Thursday, December 21, 2017
Well, at least they aren't Cleveland Browns fans....
So the point of this ad is that this stupid family is totally obsessed with the Atlanta Falcons to the point of dressing in Falcons jerseys, giving eachother Falcons-themed gifts for Christmas, and even wearing Falcons gear for the family portrait. Mom's closet looks like she wears absolutely nothing BUT Falcons stuff. Except....
Turns out that Mom is a "closet" (get it?) Russell Wilson fan, so I guess she roots for the Seahawks in the deep recesses of her heart. Or maybe she just roots for Wilson the player and doesn't care what team he plays for. Either way, this is the joke of the ad. I guess. I don't know. The YouTube commenters think it's hysterical and even make it a point to let us know that they get why it's funny, etc. etc. Because YouTube commenters are very, very stupid.

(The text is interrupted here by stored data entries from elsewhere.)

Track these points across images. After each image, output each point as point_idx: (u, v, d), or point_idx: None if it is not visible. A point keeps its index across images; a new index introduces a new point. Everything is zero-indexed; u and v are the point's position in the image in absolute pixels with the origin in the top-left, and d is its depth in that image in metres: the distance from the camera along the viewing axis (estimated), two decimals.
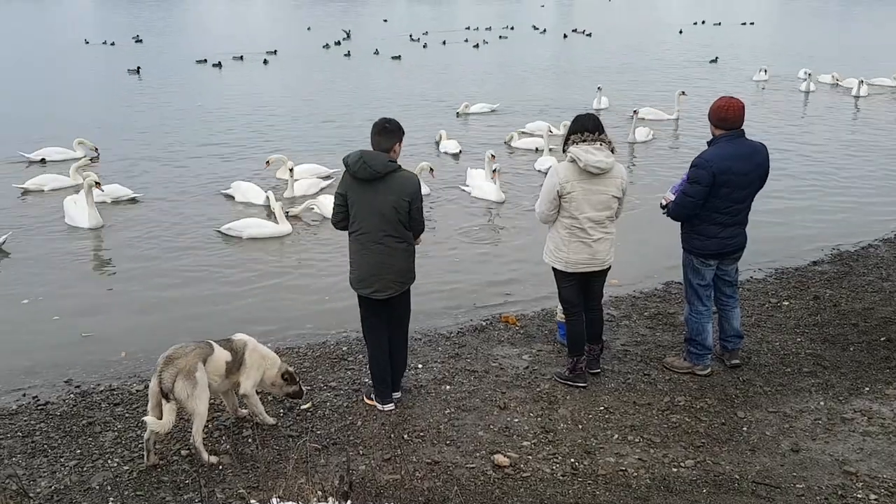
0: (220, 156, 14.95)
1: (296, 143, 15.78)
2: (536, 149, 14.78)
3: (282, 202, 10.98)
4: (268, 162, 12.83)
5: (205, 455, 4.99)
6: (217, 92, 23.44)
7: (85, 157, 14.05)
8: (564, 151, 5.68)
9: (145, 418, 4.89)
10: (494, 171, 11.77)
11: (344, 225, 5.46)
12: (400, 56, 31.63)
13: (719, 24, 48.96)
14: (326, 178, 13.02)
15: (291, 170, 12.17)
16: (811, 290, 8.16)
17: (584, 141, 5.50)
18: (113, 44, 37.10)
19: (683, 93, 18.01)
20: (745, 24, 49.28)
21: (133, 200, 11.94)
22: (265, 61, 30.16)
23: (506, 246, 10.20)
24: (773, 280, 8.59)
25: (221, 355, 5.14)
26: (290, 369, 5.61)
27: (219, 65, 28.83)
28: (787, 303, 7.80)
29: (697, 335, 6.09)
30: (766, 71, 24.13)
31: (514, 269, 9.24)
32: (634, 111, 15.86)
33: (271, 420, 5.55)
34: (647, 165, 14.12)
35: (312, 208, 11.15)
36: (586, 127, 5.57)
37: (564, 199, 5.53)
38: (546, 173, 13.19)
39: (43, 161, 14.11)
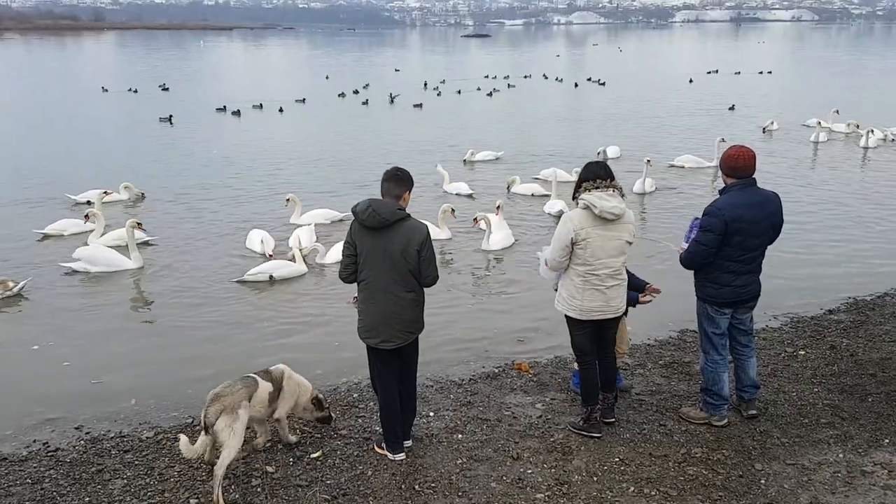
0: (234, 199, 15.28)
1: (313, 186, 16.35)
2: (532, 194, 15.33)
3: (299, 246, 11.25)
4: (287, 199, 13.34)
5: (218, 490, 5.07)
6: (242, 139, 23.91)
7: (129, 198, 14.84)
8: (575, 199, 5.70)
9: (180, 435, 5.27)
10: (498, 207, 12.50)
11: (353, 278, 5.42)
12: (421, 104, 32.36)
13: (739, 73, 49.64)
14: (340, 220, 13.42)
15: (289, 200, 13.31)
16: (827, 339, 8.07)
17: (596, 188, 5.53)
18: (136, 91, 38.32)
19: (723, 140, 18.22)
20: (762, 72, 49.98)
21: (146, 244, 12.05)
22: (280, 109, 30.67)
23: (517, 292, 10.16)
24: (789, 329, 8.51)
25: (265, 388, 5.52)
26: (320, 395, 5.90)
27: (237, 112, 29.36)
28: (803, 352, 7.71)
29: (713, 385, 6.02)
30: (774, 122, 24.11)
31: (527, 315, 9.20)
32: (647, 160, 15.87)
33: (294, 438, 5.91)
34: (657, 214, 14.14)
35: (316, 249, 11.38)
36: (598, 174, 5.61)
37: (579, 245, 5.54)
38: (555, 216, 13.66)
39: (88, 202, 14.37)
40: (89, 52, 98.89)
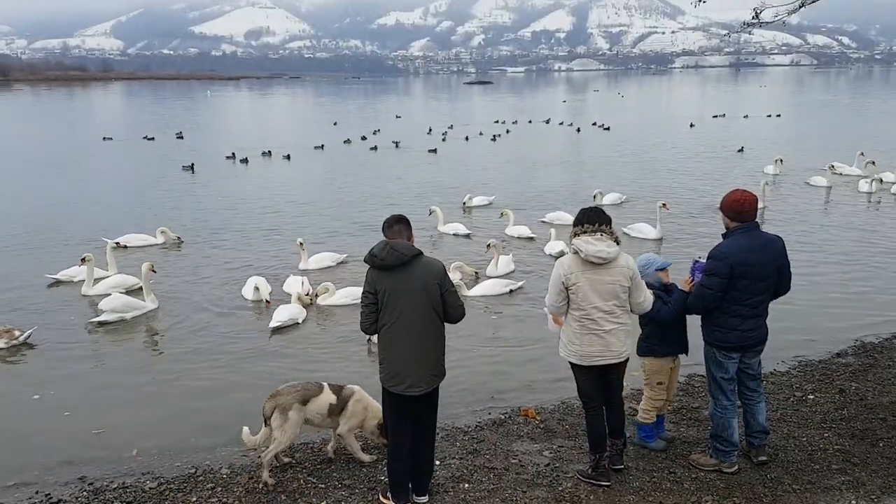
0: (246, 244, 15.54)
1: (321, 229, 16.75)
2: (518, 236, 15.75)
3: (301, 291, 11.35)
4: (301, 243, 13.53)
5: (266, 472, 5.93)
6: (253, 185, 24.30)
7: (165, 243, 15.36)
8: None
9: (243, 427, 6.10)
10: (488, 246, 12.99)
11: (374, 328, 5.36)
12: (436, 149, 32.91)
13: (747, 116, 50.26)
14: (342, 263, 13.77)
15: (301, 243, 13.45)
16: (836, 383, 7.99)
17: (584, 232, 5.57)
18: (153, 138, 39.29)
19: (767, 184, 18.57)
20: (770, 116, 50.58)
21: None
22: (287, 156, 31.04)
23: (523, 336, 10.11)
24: (797, 373, 8.43)
25: (327, 398, 6.08)
26: None
27: (245, 160, 29.71)
28: (812, 396, 7.63)
29: (723, 431, 5.95)
30: (781, 161, 24.17)
31: (533, 361, 9.14)
32: (662, 203, 15.89)
33: (367, 458, 6.32)
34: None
35: (326, 291, 11.47)
36: (588, 219, 5.65)
37: (571, 290, 5.55)
38: (555, 256, 13.88)
39: (124, 246, 14.78)
40: (98, 101, 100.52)
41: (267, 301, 11.34)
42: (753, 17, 9.75)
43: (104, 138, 39.78)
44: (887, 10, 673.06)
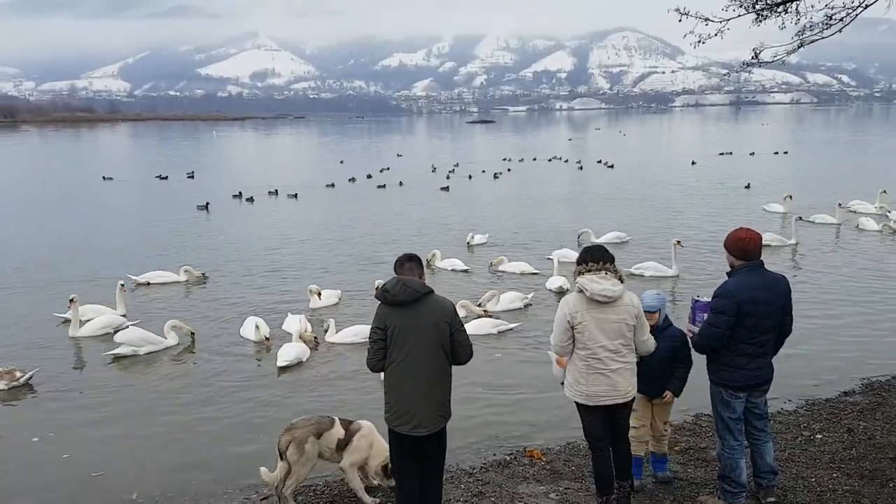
0: (258, 282, 15.62)
1: (331, 266, 16.92)
2: (522, 272, 15.87)
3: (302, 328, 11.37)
4: (310, 290, 13.51)
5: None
6: (262, 223, 24.55)
7: (188, 280, 15.53)
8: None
9: (260, 468, 6.25)
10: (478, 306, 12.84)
11: (381, 365, 5.32)
12: (448, 187, 33.32)
13: (753, 153, 50.71)
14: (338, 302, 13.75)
15: (312, 290, 13.44)
16: (844, 422, 7.91)
17: (589, 270, 5.57)
18: (166, 178, 39.93)
19: (800, 218, 19.00)
20: (777, 153, 50.97)
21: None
22: (294, 195, 31.23)
23: (527, 375, 10.04)
24: (804, 412, 8.36)
25: (336, 432, 6.22)
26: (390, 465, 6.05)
27: (251, 199, 29.94)
28: (820, 436, 7.54)
29: (731, 472, 5.87)
30: (791, 197, 24.03)
31: (537, 399, 9.07)
32: (677, 241, 15.86)
33: (369, 500, 6.27)
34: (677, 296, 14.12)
35: (327, 327, 11.50)
36: (592, 257, 5.65)
37: (576, 329, 5.53)
38: (555, 291, 14.04)
39: (147, 284, 15.19)
40: (105, 141, 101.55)
41: (267, 338, 11.32)
42: (753, 57, 9.86)
43: (104, 178, 40.11)
44: (885, 50, 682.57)
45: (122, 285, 13.35)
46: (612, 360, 5.52)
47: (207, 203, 27.89)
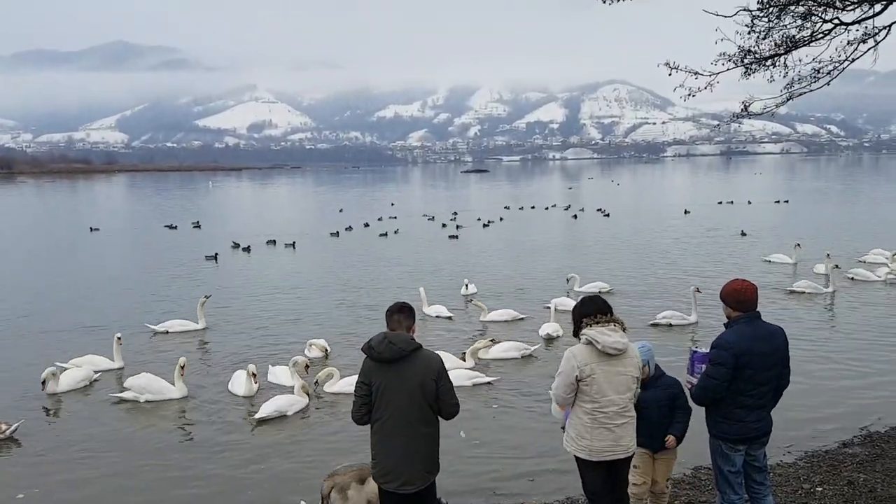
0: (257, 333, 15.49)
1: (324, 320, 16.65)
2: (507, 320, 16.03)
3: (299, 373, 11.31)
4: (311, 344, 13.50)
5: None
6: (265, 272, 24.56)
7: (206, 328, 15.78)
8: (576, 335, 5.68)
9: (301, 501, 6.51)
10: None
11: (367, 419, 5.29)
12: (457, 235, 33.71)
13: (750, 202, 51.36)
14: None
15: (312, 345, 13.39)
16: (844, 474, 7.81)
17: (597, 322, 5.50)
18: (175, 227, 40.36)
19: (837, 266, 19.20)
20: (778, 202, 51.58)
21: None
22: (293, 244, 31.28)
23: (524, 426, 9.93)
24: (804, 464, 8.26)
25: (371, 487, 5.86)
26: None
27: (248, 249, 29.98)
28: (820, 489, 7.44)
29: None
30: (799, 245, 23.90)
31: (536, 452, 8.96)
32: (696, 288, 15.91)
33: None
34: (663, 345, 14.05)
35: (331, 375, 11.44)
36: (598, 309, 5.59)
37: (584, 382, 5.42)
38: (544, 337, 14.12)
39: (165, 332, 15.49)
40: (102, 192, 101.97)
41: (253, 374, 11.25)
42: (742, 110, 10.02)
43: (91, 229, 39.96)
44: (873, 101, 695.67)
45: (119, 338, 13.21)
46: (618, 416, 5.43)
47: (216, 254, 27.91)
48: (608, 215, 43.48)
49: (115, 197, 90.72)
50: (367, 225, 39.28)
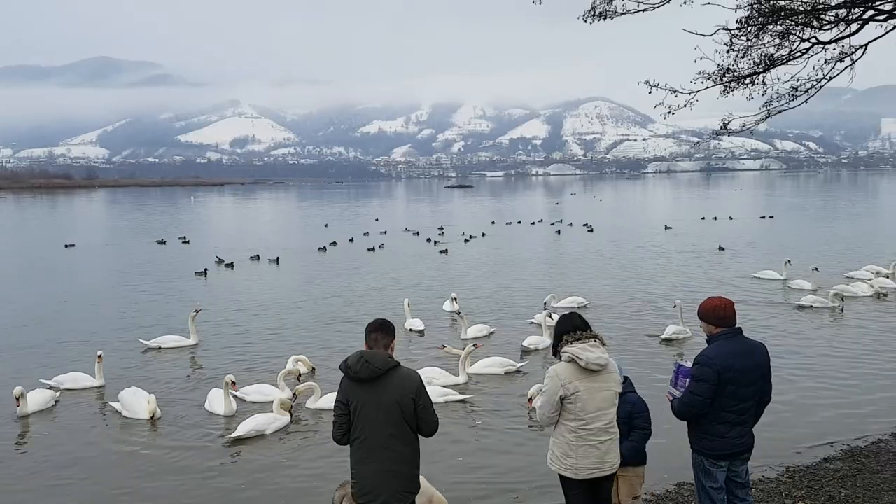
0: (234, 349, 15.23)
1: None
2: (489, 334, 16.12)
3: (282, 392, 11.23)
4: (299, 361, 13.39)
5: None
6: (249, 287, 24.22)
7: (197, 344, 15.66)
8: (556, 354, 5.66)
9: None
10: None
11: (347, 439, 5.25)
12: (447, 250, 33.88)
13: (731, 218, 52.20)
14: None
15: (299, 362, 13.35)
16: (825, 489, 7.84)
17: (577, 339, 5.50)
18: (165, 242, 40.47)
19: (816, 269, 20.67)
20: (763, 217, 52.10)
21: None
22: (277, 260, 31.11)
23: (509, 445, 9.90)
24: (786, 479, 8.28)
25: None
26: None
27: (231, 265, 29.77)
28: None
29: None
30: (790, 262, 23.76)
31: (519, 469, 8.94)
32: (676, 302, 16.01)
33: None
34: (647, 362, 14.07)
35: (311, 389, 11.40)
36: (576, 325, 5.60)
37: (568, 400, 5.40)
38: (530, 350, 14.39)
39: (158, 348, 15.37)
40: (81, 208, 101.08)
41: (233, 382, 11.12)
42: (722, 128, 10.14)
43: (66, 245, 39.37)
44: (850, 118, 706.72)
45: (100, 355, 13.02)
46: (603, 432, 5.44)
47: (206, 269, 27.78)
48: (592, 230, 43.81)
49: (95, 212, 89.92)
50: (351, 240, 39.24)
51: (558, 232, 43.70)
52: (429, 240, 38.94)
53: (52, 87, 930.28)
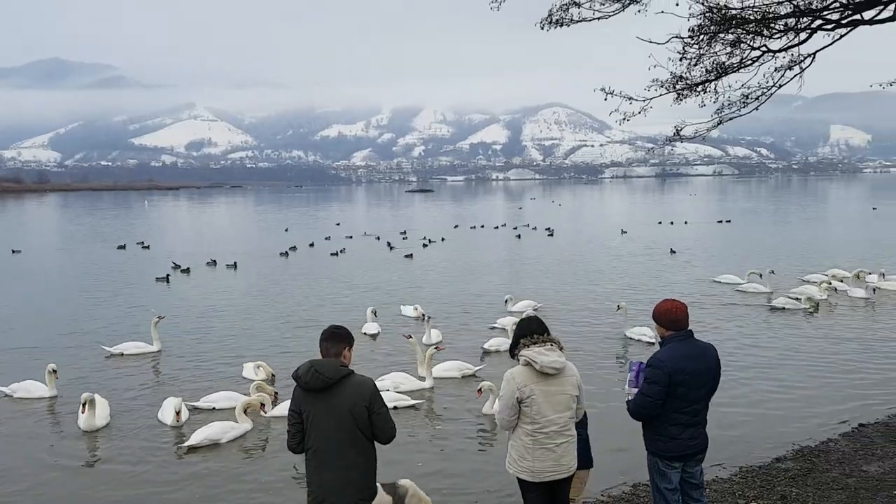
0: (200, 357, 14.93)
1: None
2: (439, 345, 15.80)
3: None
4: (259, 366, 13.28)
5: None
6: (210, 293, 23.67)
7: (159, 351, 15.39)
8: (514, 356, 5.69)
9: None
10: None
11: (302, 447, 5.19)
12: (412, 254, 33.76)
13: (686, 222, 53.47)
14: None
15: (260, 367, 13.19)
16: (777, 489, 8.00)
17: (534, 343, 5.53)
18: (124, 247, 39.77)
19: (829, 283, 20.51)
20: (721, 221, 53.37)
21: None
22: (235, 265, 30.67)
23: (470, 450, 9.88)
24: (739, 479, 8.42)
25: (383, 500, 6.05)
26: None
27: (187, 270, 29.30)
28: (755, 503, 7.59)
29: None
30: (761, 275, 23.13)
31: (477, 469, 8.95)
32: (619, 304, 16.21)
33: None
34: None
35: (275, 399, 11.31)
36: (533, 329, 5.62)
37: (525, 403, 5.43)
38: (485, 349, 14.56)
39: (120, 354, 15.11)
40: (32, 212, 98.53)
41: (177, 413, 10.80)
42: (675, 134, 10.31)
43: (13, 251, 38.23)
44: (800, 125, 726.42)
45: (54, 370, 12.53)
46: (559, 435, 5.47)
47: (168, 275, 27.26)
48: (552, 234, 44.46)
49: (45, 216, 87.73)
50: (312, 245, 38.97)
51: (518, 236, 43.99)
52: (389, 244, 38.79)
53: (1, 90, 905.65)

I'll just point out that this entire family, INCLUDING mom whether she loves the Seahawks or just Russell Wilson, must really, REALLY hate the New England Patriots. Hey family- how did you like last year's Superbowl? Hey Mom- how did you like Superbowl 49? I thought they were both great, myself.

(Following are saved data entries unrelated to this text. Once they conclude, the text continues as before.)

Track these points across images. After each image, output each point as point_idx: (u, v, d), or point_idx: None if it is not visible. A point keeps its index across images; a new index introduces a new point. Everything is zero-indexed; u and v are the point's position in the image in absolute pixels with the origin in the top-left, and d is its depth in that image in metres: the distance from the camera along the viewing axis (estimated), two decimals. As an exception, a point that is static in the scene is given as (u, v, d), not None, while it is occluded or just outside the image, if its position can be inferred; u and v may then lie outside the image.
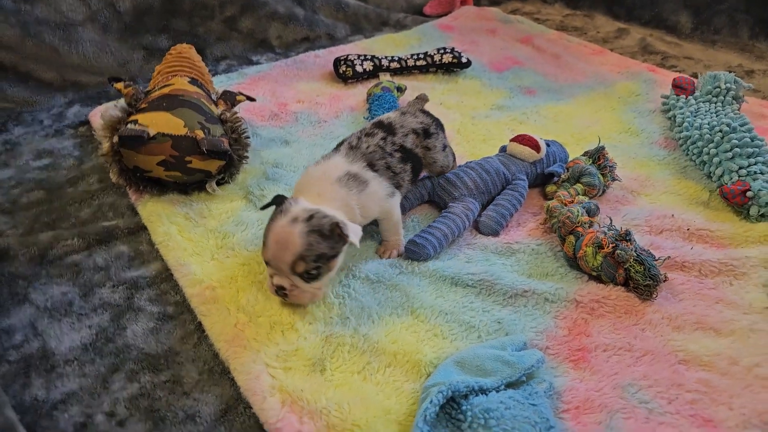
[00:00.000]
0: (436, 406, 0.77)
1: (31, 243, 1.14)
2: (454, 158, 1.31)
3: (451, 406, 0.80)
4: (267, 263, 0.97)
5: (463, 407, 0.79)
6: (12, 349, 0.97)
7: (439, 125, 1.24)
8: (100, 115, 1.27)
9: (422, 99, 1.27)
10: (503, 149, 1.35)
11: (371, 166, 1.08)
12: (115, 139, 1.16)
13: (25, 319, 1.02)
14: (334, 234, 0.93)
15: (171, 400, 0.90)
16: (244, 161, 1.34)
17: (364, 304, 1.01)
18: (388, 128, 1.15)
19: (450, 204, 1.19)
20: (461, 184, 1.21)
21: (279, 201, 0.99)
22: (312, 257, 0.92)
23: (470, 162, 1.30)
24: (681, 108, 1.54)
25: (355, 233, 0.94)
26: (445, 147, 1.23)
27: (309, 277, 0.95)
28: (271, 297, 1.03)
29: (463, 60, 1.88)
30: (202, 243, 1.15)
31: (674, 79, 1.62)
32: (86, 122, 1.63)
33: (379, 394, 0.86)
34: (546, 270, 1.09)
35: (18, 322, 1.02)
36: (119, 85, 1.30)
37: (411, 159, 1.15)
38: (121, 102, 1.28)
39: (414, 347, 0.93)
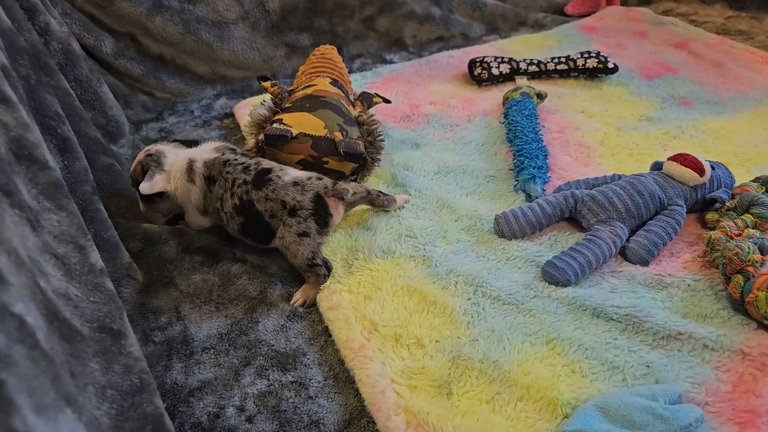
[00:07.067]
0: (576, 455, 0.70)
1: (179, 231, 1.21)
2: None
3: (592, 455, 0.74)
4: None
5: (606, 460, 0.72)
6: (158, 330, 1.03)
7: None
8: (248, 112, 1.32)
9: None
10: (657, 166, 1.22)
11: (210, 181, 1.13)
12: (261, 136, 1.20)
13: (170, 301, 1.08)
14: (144, 174, 1.14)
15: (297, 402, 0.91)
16: (376, 164, 1.34)
17: (494, 326, 0.96)
18: (262, 183, 1.08)
19: (595, 226, 1.10)
20: (610, 206, 1.11)
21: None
22: (133, 175, 1.18)
23: (620, 179, 1.19)
24: None
25: (148, 186, 1.12)
26: (304, 234, 1.06)
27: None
28: (395, 306, 1.02)
29: (610, 65, 1.74)
30: (331, 245, 1.16)
31: None
32: (231, 114, 1.72)
33: (509, 429, 0.81)
34: (704, 311, 0.97)
35: (164, 303, 1.08)
36: (266, 84, 1.35)
37: (248, 216, 1.10)
38: (268, 101, 1.32)
39: (549, 382, 0.86)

Tuesday, December 19, 2017
More "Real People Begging for TV Facetime" ads from Chevy? Merry Christmas, I guess.
The "Real People, Not Actors" gang reach a new level in butt-kissing in this ad, and considering what we've seen in the past I wasn't sure that was even possible. One woman can't even let the spokeschoad get through his first sentence without an admiring gasp, and the rest chime in right on cue with their moans of approval as they stand a respectable distance from the Glowing Wonder which is whatever piece of overpriced junk Chevy is peddling with these played-out trashy ads these days.
Hey, Chevy People- nobody believes your lame attempts to convince us that you are stunned by the sales pitch of the spokeschoad. And we don't need to be told you're "Not Actors" and are just sad losers who desperately want to be actors.
Hey, Chevy- enough, already. These ads are already among the very hated on television. Nobody believes them, nobody finds them convincing, nobody wants to see them anymore. We just want to slap the non-actors for selling their souls so cheaply and punch that idiot Chevy whore in the face for showing up on our televisions way too often. Move on. Please.